Wong played an audio recording where a man he identified as Xia said “we will support … recommend your extension” when Wong asked about his contract renewal. Wong said the conversation took place on September 29.
When the Post contacted Xia, he echoed the university’s statement in his e-mail response on Thursday. He said “political factors” were not among the considerations in Wong’s contract renewal and declined to disclose further details on the process, citing the need to protect staff privacy.
Xia added: “Indeed, I had no idea till yesterday that Dr Wong was running [to be one of] Hong Kong’s deputies at the National People’s Congress.”
Wong was given HK$1.26 million by the city’s Research Grants Council in July 2016 for his work on repressing the synthesis of fat, which could lead to new medicines to treat diabetes and fatty liver conditions. It was one of 10 biological sciences projects supported by the council’s General Research Fund.
He described the project as a “milestone study that had lasted for more than a decade” and added that it would be left hanging if he was booted from the university next August, as the funding was meant to last till July 2019.
He had used close to half, or about HK$500,000 of the funding, and if he failed to secure a position and continue his research in one of the eight public universities in Hong Kong, the government would take back the remaining amount.
“Five students, including doctoral and postdoctoral researchers, working with me for this project would lose their jobs. I have to apologise to them, for my innocent belief in institutional autonomy free of political interference,” Wong said with a deep bow.
Among Baptist University’s 69 projects sponsored by the council in the year 2016/17, the funding for Wong’s research was ranked third in terms of the total amount.
The university requires research assistant professors to get a General Research Fund award for their employment contract to be renewed.

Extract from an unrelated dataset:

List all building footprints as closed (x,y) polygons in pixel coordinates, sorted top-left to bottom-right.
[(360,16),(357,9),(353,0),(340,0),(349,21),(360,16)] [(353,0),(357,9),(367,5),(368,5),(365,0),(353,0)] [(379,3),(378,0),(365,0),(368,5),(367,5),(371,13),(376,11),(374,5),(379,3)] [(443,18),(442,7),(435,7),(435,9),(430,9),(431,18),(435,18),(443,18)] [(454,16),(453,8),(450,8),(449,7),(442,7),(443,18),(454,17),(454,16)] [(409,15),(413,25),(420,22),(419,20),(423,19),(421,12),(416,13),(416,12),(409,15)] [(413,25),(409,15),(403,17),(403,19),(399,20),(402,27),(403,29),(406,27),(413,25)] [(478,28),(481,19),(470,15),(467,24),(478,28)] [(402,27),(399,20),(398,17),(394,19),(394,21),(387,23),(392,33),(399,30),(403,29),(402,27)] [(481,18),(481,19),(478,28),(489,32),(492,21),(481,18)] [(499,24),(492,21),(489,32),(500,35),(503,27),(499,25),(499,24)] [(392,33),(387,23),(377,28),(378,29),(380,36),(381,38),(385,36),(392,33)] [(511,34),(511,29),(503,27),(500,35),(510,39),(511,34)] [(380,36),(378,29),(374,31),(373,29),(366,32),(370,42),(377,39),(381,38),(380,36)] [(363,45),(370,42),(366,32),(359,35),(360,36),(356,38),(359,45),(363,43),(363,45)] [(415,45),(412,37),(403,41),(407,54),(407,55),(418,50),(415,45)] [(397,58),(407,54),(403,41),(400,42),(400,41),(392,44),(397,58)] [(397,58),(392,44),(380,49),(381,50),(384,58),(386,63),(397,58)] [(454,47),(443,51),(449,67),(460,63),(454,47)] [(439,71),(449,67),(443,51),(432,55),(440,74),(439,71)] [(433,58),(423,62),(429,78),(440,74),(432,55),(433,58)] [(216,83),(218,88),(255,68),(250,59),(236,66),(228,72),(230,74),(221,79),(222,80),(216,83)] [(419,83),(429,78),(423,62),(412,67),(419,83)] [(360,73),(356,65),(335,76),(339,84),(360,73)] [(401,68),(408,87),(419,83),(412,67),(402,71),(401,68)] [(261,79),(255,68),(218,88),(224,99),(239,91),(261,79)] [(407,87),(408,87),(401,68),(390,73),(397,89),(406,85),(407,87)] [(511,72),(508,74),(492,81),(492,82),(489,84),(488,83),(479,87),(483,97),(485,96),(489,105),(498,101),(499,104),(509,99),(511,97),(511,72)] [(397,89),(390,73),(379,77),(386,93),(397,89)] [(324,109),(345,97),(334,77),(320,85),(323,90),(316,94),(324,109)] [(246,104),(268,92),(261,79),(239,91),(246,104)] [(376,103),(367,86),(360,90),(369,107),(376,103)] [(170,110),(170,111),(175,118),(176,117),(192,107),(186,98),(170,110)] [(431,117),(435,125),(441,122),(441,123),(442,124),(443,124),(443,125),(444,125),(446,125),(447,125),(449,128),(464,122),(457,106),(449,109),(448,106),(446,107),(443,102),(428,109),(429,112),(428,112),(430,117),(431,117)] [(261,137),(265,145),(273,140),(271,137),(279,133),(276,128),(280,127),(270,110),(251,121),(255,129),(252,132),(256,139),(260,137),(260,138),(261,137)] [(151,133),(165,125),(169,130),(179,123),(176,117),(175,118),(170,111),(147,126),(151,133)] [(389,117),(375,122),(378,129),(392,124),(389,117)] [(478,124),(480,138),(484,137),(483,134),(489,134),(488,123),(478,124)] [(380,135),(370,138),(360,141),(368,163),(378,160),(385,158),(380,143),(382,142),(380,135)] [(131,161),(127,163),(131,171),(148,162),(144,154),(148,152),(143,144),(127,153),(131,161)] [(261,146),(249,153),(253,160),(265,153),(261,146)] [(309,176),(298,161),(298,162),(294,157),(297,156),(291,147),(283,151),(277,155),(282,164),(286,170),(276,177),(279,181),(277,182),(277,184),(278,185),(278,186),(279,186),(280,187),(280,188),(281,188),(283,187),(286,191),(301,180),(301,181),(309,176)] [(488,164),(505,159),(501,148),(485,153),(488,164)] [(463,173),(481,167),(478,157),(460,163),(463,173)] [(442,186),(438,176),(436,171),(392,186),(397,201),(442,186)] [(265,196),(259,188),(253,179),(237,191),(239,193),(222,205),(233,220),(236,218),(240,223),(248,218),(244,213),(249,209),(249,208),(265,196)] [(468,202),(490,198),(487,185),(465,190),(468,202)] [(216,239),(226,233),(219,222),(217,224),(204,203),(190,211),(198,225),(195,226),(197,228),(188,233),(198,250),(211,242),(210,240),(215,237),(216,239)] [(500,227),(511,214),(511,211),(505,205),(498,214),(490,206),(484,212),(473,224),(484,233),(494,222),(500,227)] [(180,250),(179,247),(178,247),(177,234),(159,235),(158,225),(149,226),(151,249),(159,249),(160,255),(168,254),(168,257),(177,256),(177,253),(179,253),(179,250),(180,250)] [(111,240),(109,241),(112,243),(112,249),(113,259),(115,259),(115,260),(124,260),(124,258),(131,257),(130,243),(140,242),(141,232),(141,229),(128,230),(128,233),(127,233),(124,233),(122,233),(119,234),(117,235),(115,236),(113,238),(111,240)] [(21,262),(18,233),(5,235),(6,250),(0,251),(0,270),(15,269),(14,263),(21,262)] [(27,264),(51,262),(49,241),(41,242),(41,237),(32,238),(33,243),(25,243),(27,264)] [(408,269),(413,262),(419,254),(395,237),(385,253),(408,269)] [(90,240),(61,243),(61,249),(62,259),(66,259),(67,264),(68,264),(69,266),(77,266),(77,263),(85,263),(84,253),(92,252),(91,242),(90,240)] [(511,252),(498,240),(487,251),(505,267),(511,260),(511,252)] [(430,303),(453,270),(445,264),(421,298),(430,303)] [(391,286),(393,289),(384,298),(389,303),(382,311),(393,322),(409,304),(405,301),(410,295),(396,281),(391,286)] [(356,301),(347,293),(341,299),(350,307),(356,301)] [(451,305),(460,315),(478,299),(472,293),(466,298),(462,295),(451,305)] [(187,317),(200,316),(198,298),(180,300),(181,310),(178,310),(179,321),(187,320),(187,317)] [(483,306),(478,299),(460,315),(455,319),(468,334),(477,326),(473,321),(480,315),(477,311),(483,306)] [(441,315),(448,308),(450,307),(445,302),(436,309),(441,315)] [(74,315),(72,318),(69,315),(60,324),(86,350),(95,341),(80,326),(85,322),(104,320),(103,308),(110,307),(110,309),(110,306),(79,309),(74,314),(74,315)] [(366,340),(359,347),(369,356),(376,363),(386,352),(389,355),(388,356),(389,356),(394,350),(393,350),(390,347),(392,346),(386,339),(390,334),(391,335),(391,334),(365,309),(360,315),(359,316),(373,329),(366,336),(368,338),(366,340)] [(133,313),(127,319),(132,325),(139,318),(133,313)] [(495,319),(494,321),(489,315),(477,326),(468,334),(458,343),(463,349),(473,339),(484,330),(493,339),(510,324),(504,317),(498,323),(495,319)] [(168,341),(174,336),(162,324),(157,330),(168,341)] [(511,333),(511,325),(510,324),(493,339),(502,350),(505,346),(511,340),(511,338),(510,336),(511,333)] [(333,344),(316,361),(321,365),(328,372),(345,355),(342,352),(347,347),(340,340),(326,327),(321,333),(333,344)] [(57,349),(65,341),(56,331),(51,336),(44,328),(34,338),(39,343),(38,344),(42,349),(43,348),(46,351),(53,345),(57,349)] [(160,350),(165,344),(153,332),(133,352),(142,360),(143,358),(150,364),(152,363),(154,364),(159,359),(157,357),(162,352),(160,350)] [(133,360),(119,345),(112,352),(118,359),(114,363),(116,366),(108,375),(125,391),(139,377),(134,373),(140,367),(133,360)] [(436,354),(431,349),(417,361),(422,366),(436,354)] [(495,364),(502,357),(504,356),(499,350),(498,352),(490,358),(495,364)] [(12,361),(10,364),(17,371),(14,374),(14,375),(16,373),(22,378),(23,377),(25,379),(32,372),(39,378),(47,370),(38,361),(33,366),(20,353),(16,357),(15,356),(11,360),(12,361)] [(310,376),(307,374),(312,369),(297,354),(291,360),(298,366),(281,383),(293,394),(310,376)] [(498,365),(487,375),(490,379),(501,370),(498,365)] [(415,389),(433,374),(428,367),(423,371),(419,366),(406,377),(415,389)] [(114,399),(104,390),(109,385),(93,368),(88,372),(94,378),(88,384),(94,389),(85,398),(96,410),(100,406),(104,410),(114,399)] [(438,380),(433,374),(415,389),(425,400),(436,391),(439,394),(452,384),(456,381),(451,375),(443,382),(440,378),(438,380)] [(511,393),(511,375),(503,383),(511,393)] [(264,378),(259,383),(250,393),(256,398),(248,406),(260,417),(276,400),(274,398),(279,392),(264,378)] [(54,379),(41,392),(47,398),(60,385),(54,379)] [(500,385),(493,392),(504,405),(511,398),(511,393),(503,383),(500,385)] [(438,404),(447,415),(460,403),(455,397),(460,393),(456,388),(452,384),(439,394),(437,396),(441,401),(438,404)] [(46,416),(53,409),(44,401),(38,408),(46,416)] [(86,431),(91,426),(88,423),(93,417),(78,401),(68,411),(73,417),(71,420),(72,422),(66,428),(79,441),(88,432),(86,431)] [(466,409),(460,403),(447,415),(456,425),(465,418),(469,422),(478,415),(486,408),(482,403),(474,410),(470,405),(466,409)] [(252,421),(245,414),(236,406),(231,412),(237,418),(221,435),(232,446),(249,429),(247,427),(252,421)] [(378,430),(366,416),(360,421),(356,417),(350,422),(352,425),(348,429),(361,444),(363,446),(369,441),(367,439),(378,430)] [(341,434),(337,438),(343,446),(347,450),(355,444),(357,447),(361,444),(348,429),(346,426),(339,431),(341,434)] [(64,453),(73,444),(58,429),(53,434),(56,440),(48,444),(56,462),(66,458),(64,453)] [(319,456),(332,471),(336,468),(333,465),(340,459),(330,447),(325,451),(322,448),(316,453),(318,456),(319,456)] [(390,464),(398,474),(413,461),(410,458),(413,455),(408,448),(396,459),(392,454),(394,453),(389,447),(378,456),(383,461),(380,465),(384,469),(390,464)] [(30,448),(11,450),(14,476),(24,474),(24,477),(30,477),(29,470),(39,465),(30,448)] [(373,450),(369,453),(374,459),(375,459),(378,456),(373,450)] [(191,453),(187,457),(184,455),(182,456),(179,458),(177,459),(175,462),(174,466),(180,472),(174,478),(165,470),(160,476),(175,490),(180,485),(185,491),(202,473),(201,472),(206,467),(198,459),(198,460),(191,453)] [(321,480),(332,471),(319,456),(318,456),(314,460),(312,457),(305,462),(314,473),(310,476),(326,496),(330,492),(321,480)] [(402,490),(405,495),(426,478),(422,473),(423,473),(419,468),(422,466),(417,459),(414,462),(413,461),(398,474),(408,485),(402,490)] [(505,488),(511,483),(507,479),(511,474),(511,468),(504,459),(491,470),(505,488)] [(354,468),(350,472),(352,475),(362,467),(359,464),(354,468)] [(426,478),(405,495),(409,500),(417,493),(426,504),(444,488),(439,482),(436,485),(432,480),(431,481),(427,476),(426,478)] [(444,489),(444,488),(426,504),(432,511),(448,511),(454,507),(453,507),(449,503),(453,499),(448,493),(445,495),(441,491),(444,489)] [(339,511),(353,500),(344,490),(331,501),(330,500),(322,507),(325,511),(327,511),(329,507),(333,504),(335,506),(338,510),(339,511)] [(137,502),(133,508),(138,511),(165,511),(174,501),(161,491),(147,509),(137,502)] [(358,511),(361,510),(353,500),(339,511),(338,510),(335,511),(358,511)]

The spokesman of the university’s faculty and staff union, former journalism academic To Yiu-ming, said: “This is the first time we have handled a case where a teaching staff who was granted official research funding [might fail] to get his contract renewed.”

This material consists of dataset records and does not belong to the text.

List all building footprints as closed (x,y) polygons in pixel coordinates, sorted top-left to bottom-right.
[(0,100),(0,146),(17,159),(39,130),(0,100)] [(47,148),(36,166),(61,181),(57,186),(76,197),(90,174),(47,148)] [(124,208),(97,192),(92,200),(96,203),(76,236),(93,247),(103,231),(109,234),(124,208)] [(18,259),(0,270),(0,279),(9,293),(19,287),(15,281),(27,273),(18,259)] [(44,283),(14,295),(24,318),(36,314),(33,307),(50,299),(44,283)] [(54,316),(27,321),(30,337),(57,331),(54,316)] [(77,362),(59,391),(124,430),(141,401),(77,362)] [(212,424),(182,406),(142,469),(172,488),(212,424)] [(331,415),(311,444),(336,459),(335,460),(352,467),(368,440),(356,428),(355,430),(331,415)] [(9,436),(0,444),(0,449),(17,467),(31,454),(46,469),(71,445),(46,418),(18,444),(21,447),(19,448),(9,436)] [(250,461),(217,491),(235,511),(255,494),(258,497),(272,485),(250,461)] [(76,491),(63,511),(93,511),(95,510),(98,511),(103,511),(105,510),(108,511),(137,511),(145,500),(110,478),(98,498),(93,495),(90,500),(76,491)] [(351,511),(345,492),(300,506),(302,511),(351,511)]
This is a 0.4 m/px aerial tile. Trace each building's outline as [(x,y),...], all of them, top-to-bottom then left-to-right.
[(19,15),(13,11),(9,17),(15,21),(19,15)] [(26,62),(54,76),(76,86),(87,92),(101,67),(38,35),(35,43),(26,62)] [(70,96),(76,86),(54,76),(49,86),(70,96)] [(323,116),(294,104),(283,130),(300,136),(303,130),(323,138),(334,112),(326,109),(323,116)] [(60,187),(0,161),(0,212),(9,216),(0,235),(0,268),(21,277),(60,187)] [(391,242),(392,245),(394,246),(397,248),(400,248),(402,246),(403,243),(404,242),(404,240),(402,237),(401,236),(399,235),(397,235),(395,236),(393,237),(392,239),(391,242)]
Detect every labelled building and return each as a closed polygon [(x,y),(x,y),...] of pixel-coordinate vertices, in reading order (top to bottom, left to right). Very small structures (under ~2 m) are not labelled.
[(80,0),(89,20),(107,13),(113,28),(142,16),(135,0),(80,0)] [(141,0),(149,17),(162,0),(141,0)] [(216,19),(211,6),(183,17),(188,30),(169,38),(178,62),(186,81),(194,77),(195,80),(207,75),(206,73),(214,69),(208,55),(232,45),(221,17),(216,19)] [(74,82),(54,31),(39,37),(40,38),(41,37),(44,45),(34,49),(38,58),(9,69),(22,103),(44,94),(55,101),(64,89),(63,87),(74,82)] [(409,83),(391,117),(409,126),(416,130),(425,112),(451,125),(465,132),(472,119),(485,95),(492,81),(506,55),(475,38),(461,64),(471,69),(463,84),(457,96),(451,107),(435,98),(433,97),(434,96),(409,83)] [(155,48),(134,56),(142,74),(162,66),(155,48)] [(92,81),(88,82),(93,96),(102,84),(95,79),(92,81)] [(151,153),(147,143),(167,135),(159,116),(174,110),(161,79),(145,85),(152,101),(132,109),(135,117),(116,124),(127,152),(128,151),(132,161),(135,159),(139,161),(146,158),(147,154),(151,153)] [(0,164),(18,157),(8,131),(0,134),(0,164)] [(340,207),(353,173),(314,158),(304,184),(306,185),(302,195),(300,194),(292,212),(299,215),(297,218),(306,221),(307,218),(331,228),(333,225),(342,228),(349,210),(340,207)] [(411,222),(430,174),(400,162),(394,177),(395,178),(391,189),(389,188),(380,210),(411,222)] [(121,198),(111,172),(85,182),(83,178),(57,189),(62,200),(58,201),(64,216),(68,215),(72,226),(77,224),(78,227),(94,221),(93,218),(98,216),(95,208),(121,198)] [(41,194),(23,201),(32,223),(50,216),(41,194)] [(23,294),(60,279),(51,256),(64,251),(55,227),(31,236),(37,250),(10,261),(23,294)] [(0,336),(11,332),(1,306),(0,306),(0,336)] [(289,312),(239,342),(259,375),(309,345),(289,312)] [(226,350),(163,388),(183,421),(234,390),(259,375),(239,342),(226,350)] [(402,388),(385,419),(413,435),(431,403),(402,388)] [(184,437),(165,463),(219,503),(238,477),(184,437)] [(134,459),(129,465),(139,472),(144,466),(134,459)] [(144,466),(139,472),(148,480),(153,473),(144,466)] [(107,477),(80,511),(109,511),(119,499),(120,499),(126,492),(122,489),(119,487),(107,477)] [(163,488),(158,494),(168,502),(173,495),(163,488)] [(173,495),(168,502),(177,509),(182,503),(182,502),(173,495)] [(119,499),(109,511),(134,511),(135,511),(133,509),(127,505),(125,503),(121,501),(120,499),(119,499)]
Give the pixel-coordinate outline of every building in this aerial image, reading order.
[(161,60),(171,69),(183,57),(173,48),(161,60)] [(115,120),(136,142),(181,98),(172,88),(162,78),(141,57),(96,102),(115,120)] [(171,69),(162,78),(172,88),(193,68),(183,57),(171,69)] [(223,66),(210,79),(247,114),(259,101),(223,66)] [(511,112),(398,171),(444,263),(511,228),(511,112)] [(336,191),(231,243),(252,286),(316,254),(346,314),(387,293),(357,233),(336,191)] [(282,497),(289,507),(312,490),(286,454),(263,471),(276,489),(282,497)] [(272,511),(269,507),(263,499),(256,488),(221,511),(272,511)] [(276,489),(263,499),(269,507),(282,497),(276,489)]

To said all General Research Fund recipients at the university had their contracts extended, except Wong.
Wong recounted that in early December, he learned from some reliable sources – “people who have access to the paperwork and disagree with the way things work” – that Xia wrote to a superior in the Science Faculty, which the biology department is part of, recommending that Wong’s contract not be renewed.
Wong claimed the sources told him that Xia cited reasons that were not related to his performance or merits as a researcher and teacher.
On December 21, Wong again heard from the sources that the faculty had endorsed Xia’s decision.
Wong said he had made a formal request to the science faculty to explain their decision and show him the relevant documents concerning his contract renewal.
Wong has been active in promoting academic integrity in the university sector and made the news some time back for his dismissal from Hong Kong University, after he accused a professor and two doctoral students of falsifying research results.
The university later retracted the termination but Wong resigned anyway, saying he wanted to show that he had not made the original complaint for personal gain.